Touchscreen Nail Polish Could Improve Smartphone Accessibility

A chemistry student in the United States has developed a prototype nail polish that could allow fingernails to function like a touchscreen stylus, potentially improving smartphone use for people who struggle with current devices.

The research, led by Manasi Desai at Centenary College of Louisiana and supervised by Associate Professor Joshua Lawrence, was presented at a recent meeting of the American Chemical Society.

The idea emerged from everyday observations. Desai noticed that individuals with long nails or hardened skin on their fingertips often face difficulty when interacting with touchscreens. These screens, widely used in smartphones and tablets, depend on direct contact with conductive materials such as human skin.

“Our final, clear polish could be put over any manicure or even bare nails, which could help people with calluses on their fingertips too,” Desai said in a statement released by the society. “So it has both a cosmetic and lifestyle benefit.”

How the technology works

Modern touchscreens rely on a scientific principle known as capacitance. Devices generate a small electric field across the display, which is disrupted when a conductive object, typically a finger, makes contact. This disruption is registered as a touch input.

Fingernails, however, are not conductive and therefore do not trigger this response. This limitation can create challenges for certain groups of users, including manual labourers, musicians, or individuals wearing gloves or with dry skin.

To address this, Desai experimented with a range of materials to create a polish that could conduct electricity in a similar way to human skin. She tested more than 50 additives combined with 13 commercially available clear nail polishes.

The most promising formulation included taurine, an amino acid, and ethanolamine, an organic compound. Together, these substances appear to enable the movement of charged particles across the nail surface, mimicking the conductive properties required for touchscreen interaction.

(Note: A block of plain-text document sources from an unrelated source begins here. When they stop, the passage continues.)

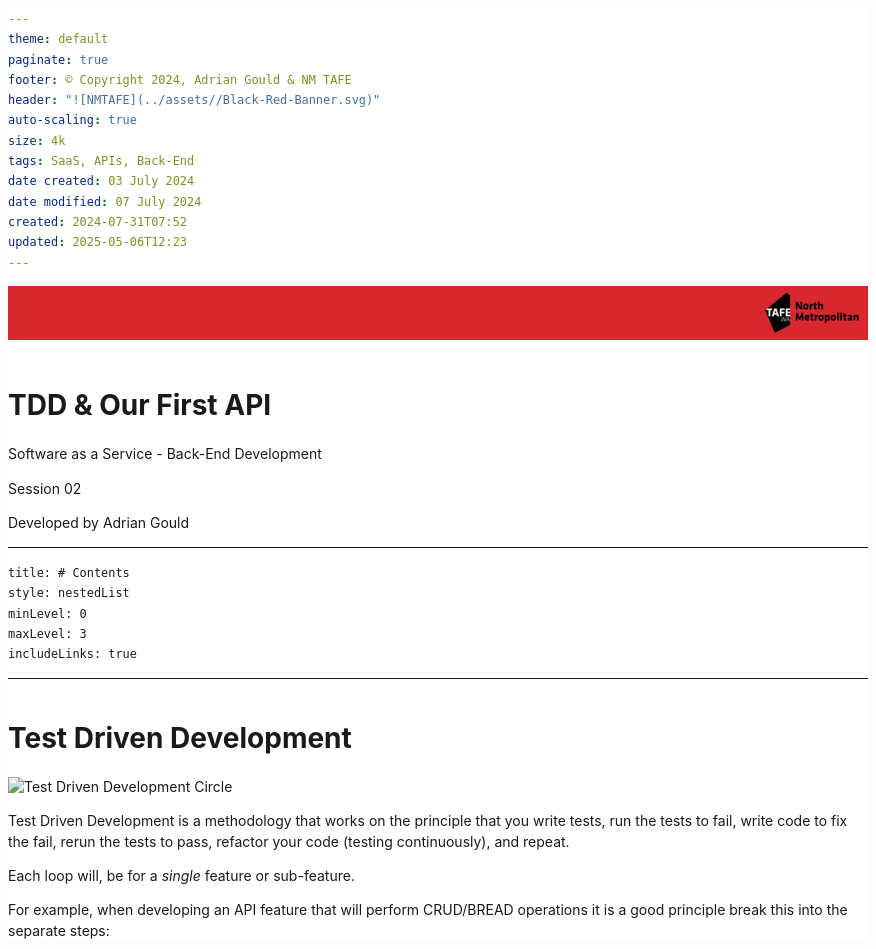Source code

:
 ```yaml
---
theme: default
paginate: true
footer: © Copyright 2024, Adrian Gould & NM TAFE
header: "![NMTAFE](../assets//Black-Red-Banner.svg)"
auto-scaling: true
size: 4k
tags: SaaS, APIs, Back-End
date created: 03 July 2024
date modified: 07 July 2024
created: 2024-07-31T07:52
updated: 2025-05-06T12:23
---
```


![](./assets//Black-Red-Banner.svg)

# TDD & Our First API

Software as a Service - Back-End Development

Session 02

Developed by Adrian Gould

---

```table-of-contents  
title: # Contents  
style: nestedList  
minLevel: 0  
maxLevel: 3  
includeLinks: true  
```

---

# Test Driven Development

![Test Driven Development Circle](../assets/TDD-Circle@1x.svg)

Test Driven Development is a methodology that works on the principle that you write tests, run the tests to fail, write code to fix the fail, rerun the tests to pass, refactor your code (testing continuously), and repeat.

Each loop will, be for a *single* feature or sub-feature.

For example, when developing an API feature that will perform CRUD/BREAD operations it is a good principle break this into the separate steps:
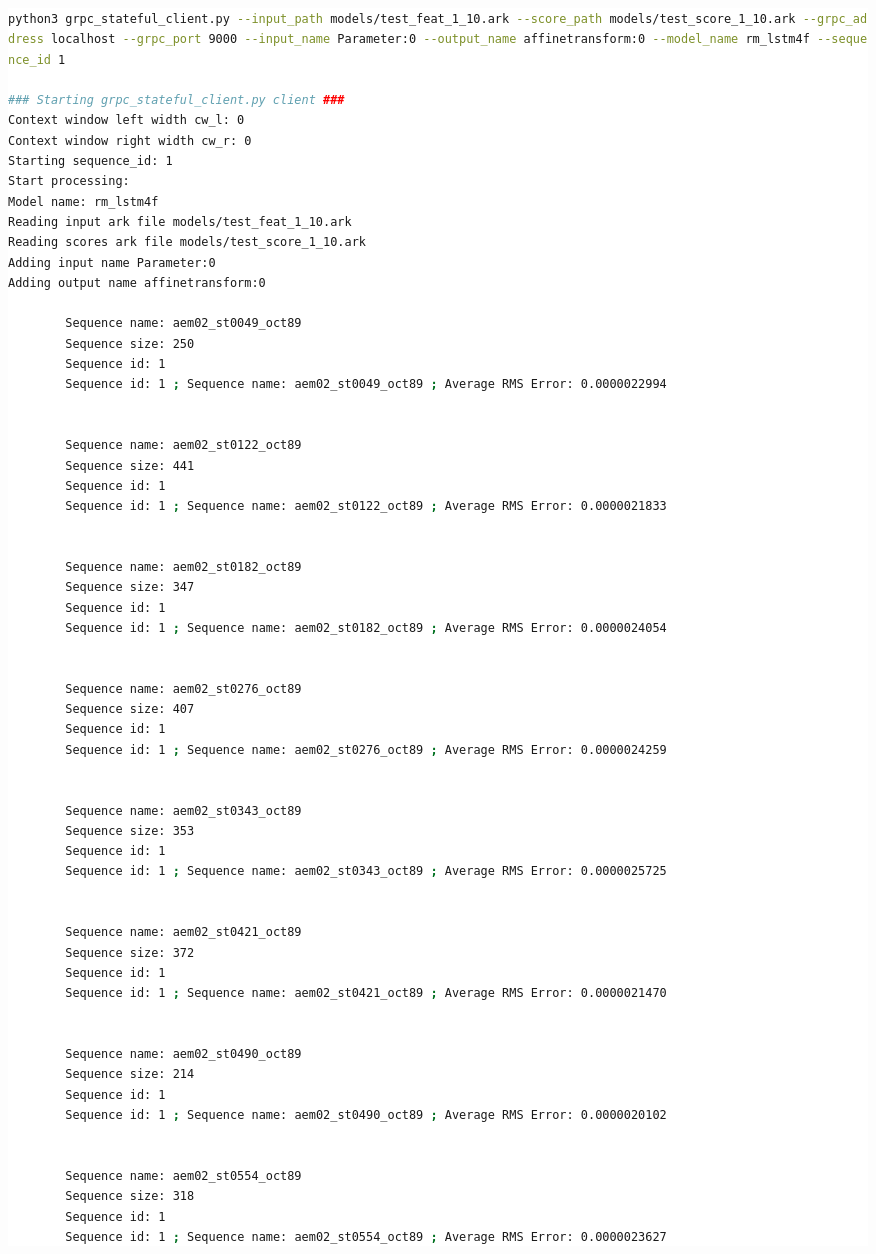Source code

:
 ```bash
python3 grpc_stateful_client.py --input_path models/test_feat_1_10.ark --score_path models/test_score_1_10.ark --grpc_address localhost --grpc_port 9000 --input_name Parameter:0 --output_name affinetransform:0 --model_name rm_lstm4f --sequence_id 1

### Starting grpc_stateful_client.py client ###
Context window left width cw_l: 0
Context window right width cw_r: 0
Starting sequence_id: 1
Start processing:
Model name: rm_lstm4f
Reading input ark file models/test_feat_1_10.ark
Reading scores ark file models/test_score_1_10.ark
Adding input name Parameter:0
Adding output name affinetransform:0

        Sequence name: aem02_st0049_oct89
        Sequence size: 250
        Sequence id: 1
        Sequence id: 1 ; Sequence name: aem02_st0049_oct89 ; Average RMS Error: 0.0000022994


        Sequence name: aem02_st0122_oct89
        Sequence size: 441
        Sequence id: 1
        Sequence id: 1 ; Sequence name: aem02_st0122_oct89 ; Average RMS Error: 0.0000021833


        Sequence name: aem02_st0182_oct89
        Sequence size: 347
        Sequence id: 1
        Sequence id: 1 ; Sequence name: aem02_st0182_oct89 ; Average RMS Error: 0.0000024054


        Sequence name: aem02_st0276_oct89
        Sequence size: 407
        Sequence id: 1
        Sequence id: 1 ; Sequence name: aem02_st0276_oct89 ; Average RMS Error: 0.0000024259


        Sequence name: aem02_st0343_oct89
        Sequence size: 353
        Sequence id: 1
        Sequence id: 1 ; Sequence name: aem02_st0343_oct89 ; Average RMS Error: 0.0000025725


        Sequence name: aem02_st0421_oct89
        Sequence size: 372
        Sequence id: 1
        Sequence id: 1 ; Sequence name: aem02_st0421_oct89 ; Average RMS Error: 0.0000021470


        Sequence name: aem02_st0490_oct89
        Sequence size: 214
        Sequence id: 1
        Sequence id: 1 ; Sequence name: aem02_st0490_oct89 ; Average RMS Error: 0.0000020102


        Sequence name: aem02_st0554_oct89
        Sequence size: 318
        Sequence id: 1
        Sequence id: 1 ; Sequence name: aem02_st0554_oct89 ; Average RMS Error: 0.0000023627


```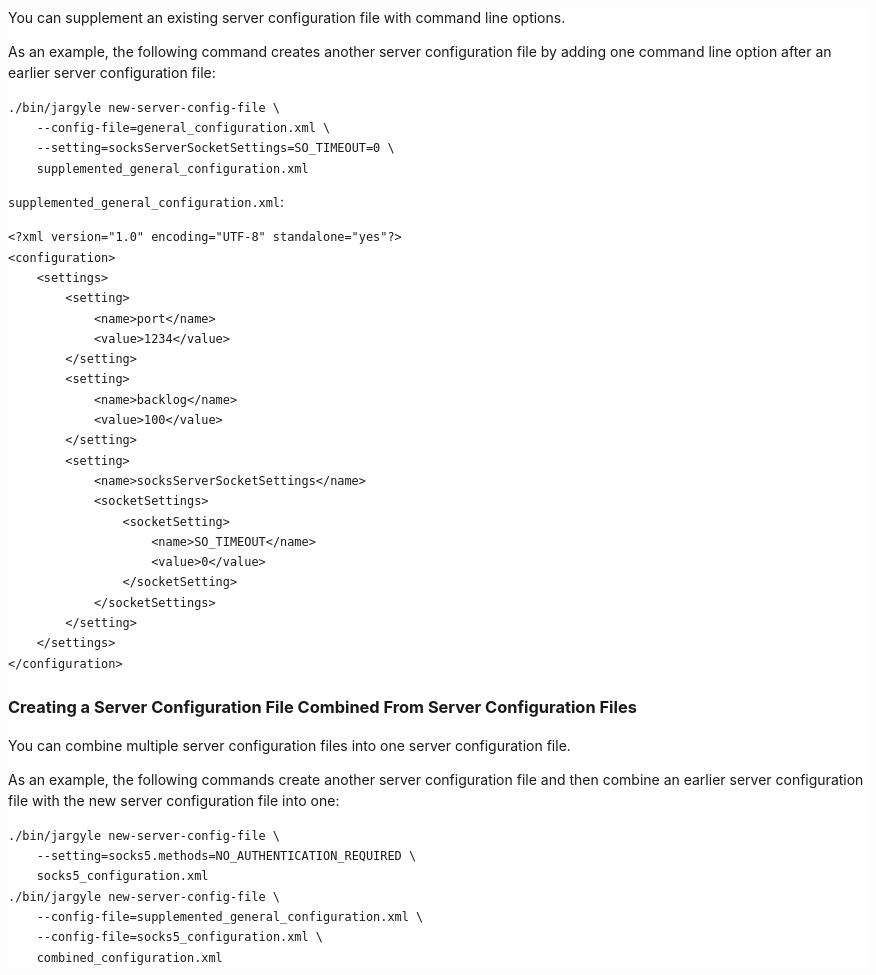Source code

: You can supplement an existing server configuration file with command line 
options.

As an example, the following command creates another server configuration file 
by adding one command line option after an earlier server configuration file:

```
./bin/jargyle new-server-config-file \
    --config-file=general_configuration.xml \
    --setting=socksServerSocketSettings=SO_TIMEOUT=0 \
    supplemented_general_configuration.xml
```

`supplemented_general_configuration.xml`:

```
<?xml version="1.0" encoding="UTF-8" standalone="yes"?>
<configuration>
    <settings>
        <setting>
            <name>port</name>
            <value>1234</value>
        </setting>
        <setting>
            <name>backlog</name>
            <value>100</value>
        </setting>
        <setting>
            <name>socksServerSocketSettings</name>
            <socketSettings>
                <socketSetting>
                    <name>SO_TIMEOUT</name>
                    <value>0</value>
                </socketSetting>
            </socketSettings>
        </setting>
    </settings>
</configuration>
```

### Creating a Server Configuration File Combined From Server Configuration Files

You can combine multiple server configuration files into one server 
configuration file.

As an example, the following commands create another server configuration file 
and then combine an earlier server configuration file with the new server 
configuration file into one:

```
./bin/jargyle new-server-config-file \
    --setting=socks5.methods=NO_AUTHENTICATION_REQUIRED \
    socks5_configuration.xml
./bin/jargyle new-server-config-file \
    --config-file=supplemented_general_configuration.xml \
    --config-file=socks5_configuration.xml \
    combined_configuration.xml
```
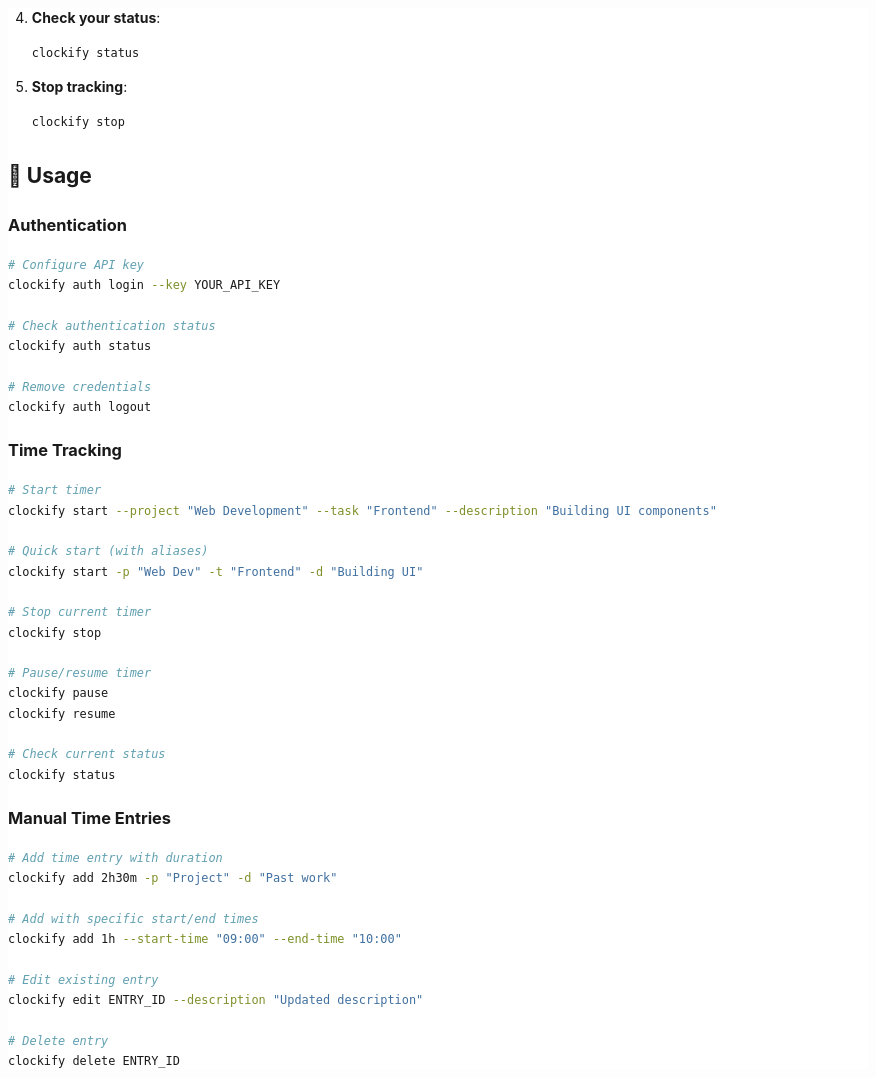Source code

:4. **Check your status**:
   ```bash
   clockify status
   ```

5. **Stop tracking**:
   ```bash
   clockify stop
   ```

## 📖 Usage

### Authentication
```bash
# Configure API key
clockify auth login --key YOUR_API_KEY

# Check authentication status
clockify auth status

# Remove credentials
clockify auth logout
```

### Time Tracking
```bash
# Start timer
clockify start --project "Web Development" --task "Frontend" --description "Building UI components"

# Quick start (with aliases)
clockify start -p "Web Dev" -t "Frontend" -d "Building UI"

# Stop current timer
clockify stop

# Pause/resume timer
clockify pause
clockify resume

# Check current status
clockify status
```

### Manual Time Entries
```bash
# Add time entry with duration
clockify add 2h30m -p "Project" -d "Past work"

# Add with specific start/end times
clockify add 1h --start-time "09:00" --end-time "10:00"

# Edit existing entry
clockify edit ENTRY_ID --description "Updated description"

# Delete entry
clockify delete ENTRY_ID
```
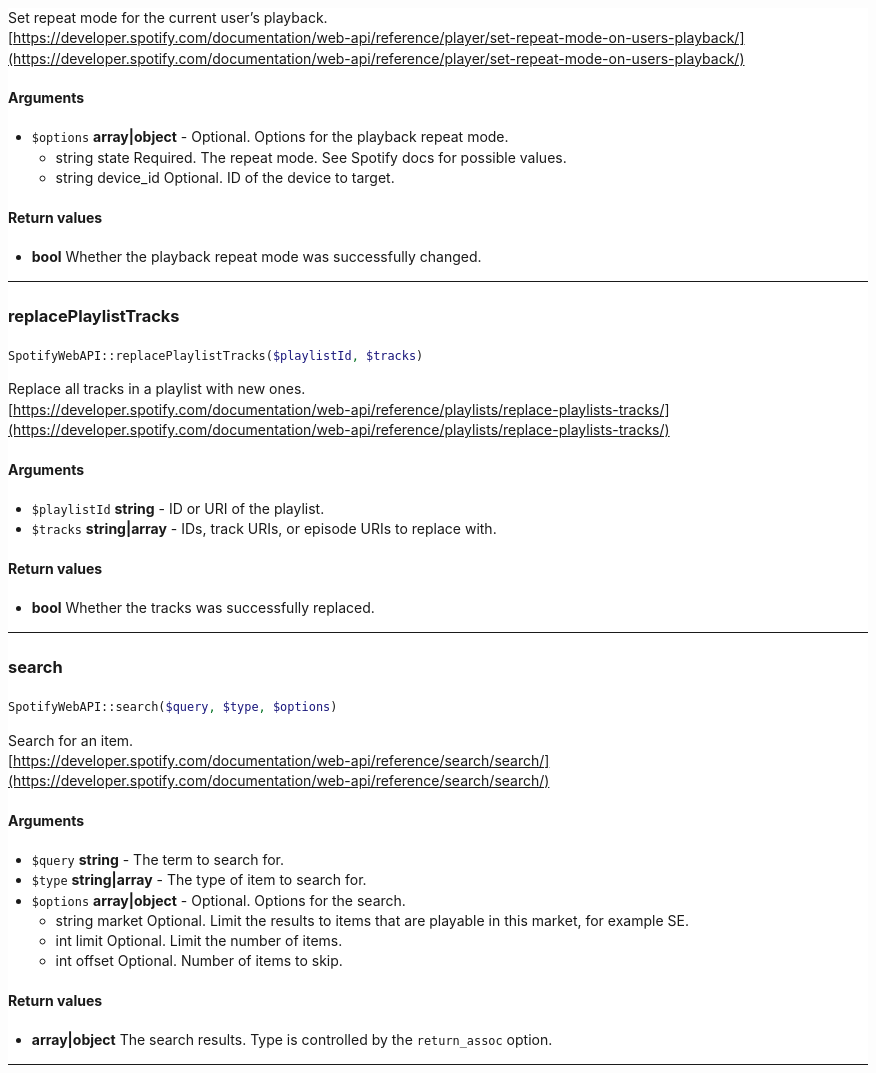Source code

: Set repeat mode for the current user’s playback.<br>
[https://developer.spotify.com/documentation/web-api/reference/player/set-repeat-mode-on-users-playback/](https://developer.spotify.com/documentation/web-api/reference/player/set-repeat-mode-on-users-playback/)

#### Arguments
* `$options` **array\|object** - Optional. Options for the playback repeat mode.
    * string state Required. The repeat mode. See Spotify docs for possible values.
    * string device_id Optional. ID of the device to target.

#### Return values
* **bool** Whether the playback repeat mode was successfully changed.

---
### replacePlaylistTracks


```php
SpotifyWebAPI::replacePlaylistTracks($playlistId, $tracks)
```

Replace all tracks in a playlist with new ones.<br>
[https://developer.spotify.com/documentation/web-api/reference/playlists/replace-playlists-tracks/](https://developer.spotify.com/documentation/web-api/reference/playlists/replace-playlists-tracks/)

#### Arguments
* `$playlistId` **string** - ID or URI of the playlist.
* `$tracks` **string\|array** - IDs, track URIs, or episode URIs to replace with.

#### Return values
* **bool** Whether the tracks was successfully replaced.

---
### search


```php
SpotifyWebAPI::search($query, $type, $options)
```

Search for an item.<br>
[https://developer.spotify.com/documentation/web-api/reference/search/search/](https://developer.spotify.com/documentation/web-api/reference/search/search/)

#### Arguments
* `$query` **string** - The term to search for.
* `$type` **string\|array** - The type of item to search for.
* `$options` **array\|object** - Optional. Options for the search.
    * string market Optional. Limit the results to items that are playable in this market, for example SE.
    * int limit Optional. Limit the number of items.
    * int offset Optional. Number of items to skip.

#### Return values
* **array\|object** The search results. Type is controlled by the `return_assoc` option.

---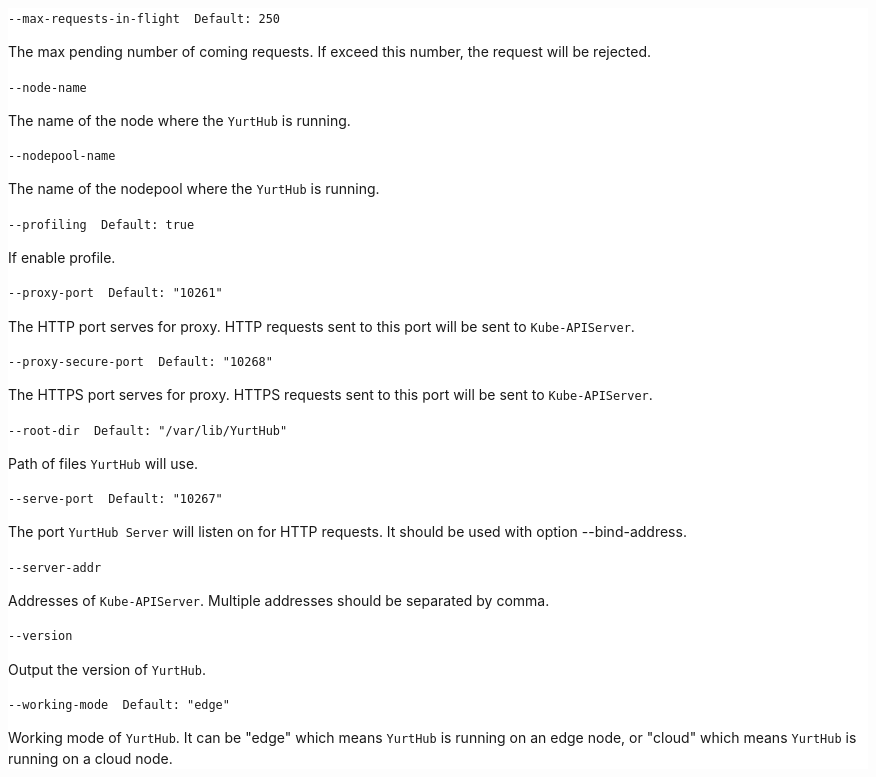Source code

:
 ```plain
--max-requests-in-flight  Default: 250
```

The max pending number of coming requests. If exceed this number, the request will be rejected.

```plain
--node-name
```

The name of the node where the `YurtHub` is running.

```plain
--nodepool-name
```

The name of the nodepool where the `YurtHub` is running.

```plain  
--profiling  Default: true
```

If enable profile.
  
```plain
--proxy-port  Default: "10261"
```

The HTTP port serves for proxy. HTTP requests sent to this port will be sent to `Kube-APIServer`.

```plain
--proxy-secure-port  Default: "10268"
```

The HTTPS port serves for proxy. HTTPS requests sent to this port will be sent to `Kube-APIServer`.

```plain
--root-dir  Default: "/var/lib/YurtHub"
```

Path of files `YurtHub` will use.

```plain
--serve-port  Default: "10267"
```

The port `YurtHub Server` will listen on for HTTP requests. It should be used with option --bind-address.

```plain  
--server-addr
```

Addresses of `Kube-APIServer`. Multiple addresses should be separated by comma.

```plain
--version
```

Output the version of `YurtHub`.

```plain
--working-mode  Default: "edge"
```

Working mode of `YurtHub`. It can be "edge" which means `YurtHub` is running on an edge node, or "cloud" which means `YurtHub` is running on a cloud node.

Lawrence explained that the mechanism likely involves proton exchange between acidic and basic components within the polish. This process allows the coated nail to disrupt the screen’s electric field in a manner similar to a fingertip.

Who could benefit

Although touchscreen devices are now nearly universal, not all users experience them in the same way. People who work extensively with their hands, such as carpenters or guitar players, often develop thickened skin that reduces conductivity.

Others encounter difficulties when using devices while wearing gloves or when their skin is excessively dry. Long nails can also prevent effective contact with the screen surface.

The researchers said their work was partly motivated by feedback from a healthcare worker specialising in phlebotomy, a procedure that involves drawing blood from veins. The individual reported difficulty using a smartphone due to long nails and expressed strong interest in a solution of this kind.

“Chemists are here to solve problems and to try to make your world better,” Lawrence said.

Challenges remain

Despite promising early results, the product is still in development and not yet ready for commercial use. One of the main challenges is durability. Current versions of the polish lose their effectiveness after a relatively short period, ranging from a few hours to several days.

“All our formulations lose efficacy too quickly,” Lawrence said in correspondence with media outlets. “They stop working after hours or days, and we want them to work for days or weeks.”

There are also concerns related to appearance and safety. Some of the more effective formulations produce a textured or speckled finish, which may not appeal to users seeking a conventional cosmetic product. Researchers are continuing to refine the formula to ensure it is both non-toxic and visually acceptable.

Context and future implications

Previous attempts to create conductive nail coatings have relied on materials such as carbon nanotubes or metal particles. While these can enhance conductivity, they may pose health risks if inhaled and can limit design flexibility.

By contrast, the current approach focuses on safer chemical interactions rather than solid conductive particles, potentially offering a more practical solution for everyday use.

The team has already filed a provisional patent for the invention, indicating potential commercial interest. However, significant development work remains before the polish could reach consumers.

If successfully refined, the innovation could contribute to broader efforts to make digital technology more accessible. As touchscreens continue to dominate consumer electronics, solutions that accommodate a wider range of users may play an increasingly important role in device design.